Transcribe the Luís Barry profile below in full, word for word, keeping every heading, entry and figure unchanged.

BEGIN SELECTED EXTRACT

Luís Barry

Personal information
- Full name: Luís Filipe da Silva Barry
- Date of birth: 30 January 1982 (age 44)
- Place of birth: Corroios, Portugal
- Height: 1.96 m (6 ft 5 in)
- Position: Striker

Youth career
- 1993–2000: Ginásio Corroios
- 2000–2001: Vitória Setúbal

Senior career*
- Years: Team / Apps / (Gls)
- 2001–2002: Samouquense
- 2003–2004: Redondense
- 2004–2005: Atlético Reguengos
- 2005–2006: Lusitano
- 2007–2011: Atlético Reguengos / 85 / (50)
- 2011–2012: Redondense / 13 / (7)
- 2012: Atlético CP / 14 / (3)
- 2012–2013: Oliveirense / 40 / (14)
- 2013–2016: Chaves / 119 / (35)
- 2016–2017: Aves / 28 / (11)
- 2017–2019: Académico Viseu / 52 / (7)
- 2019–2021: Castro Daire / 40 / (12)

END SELECTED EXTRACT
BEGIN PROVIDED RECORDS

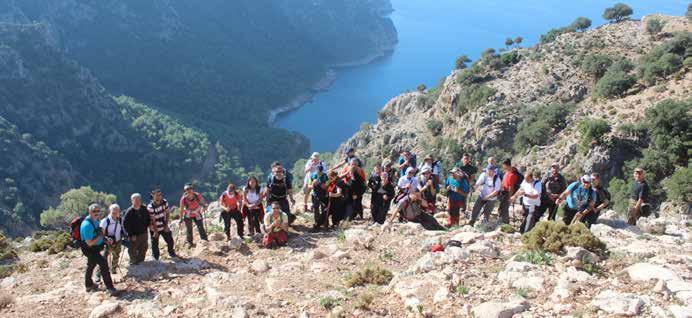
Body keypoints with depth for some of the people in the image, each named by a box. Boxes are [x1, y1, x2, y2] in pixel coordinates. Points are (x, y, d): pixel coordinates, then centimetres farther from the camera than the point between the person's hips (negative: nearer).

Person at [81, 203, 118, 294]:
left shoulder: (95, 220, -1)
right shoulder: (87, 225, -30)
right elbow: (89, 243, -29)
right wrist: (99, 236, -20)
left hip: (95, 248, 10)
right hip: (89, 249, -10)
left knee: (91, 265, 25)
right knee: (103, 263, -16)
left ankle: (89, 285, 45)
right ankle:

END PROVIDED RECORDS

» **OUTPUT**:
Luís Barry

Personal information
- Full name: Luís Filipe da Silva Barry
- Date of birth: 30 January 1982 (age 44)
- Place of birth: Corroios, Portugal
- Height: 1.96 m (6 ft 5 in)
- Position: Striker

Youth career
- 1993–2000: Ginásio Corroios
- 2000–2001: Vitória Setúbal

Senior career*
- Years: Team / Apps / (Gls)
- 2001–2002: Samouquense
- 2003–2004: Redondense
- 2004–2005: Atlético Reguengos
- 2005–2006: Lusitano
- 2007–2011: Atlético Reguengos / 85 / (50)
- 2011–2012: Redondense / 13 / (7)
- 2012: Atlético CP / 14 / (3)
- 2012–2013: Oliveirense / 40 / (14)
- 2013–2016: Chaves / 119 / (35)
- 2016–2017: Aves / 28 / (11)
- 2017–2019: Académico Viseu / 52 / (7)
- 2019–2021: Castro Daire / 40 / (12)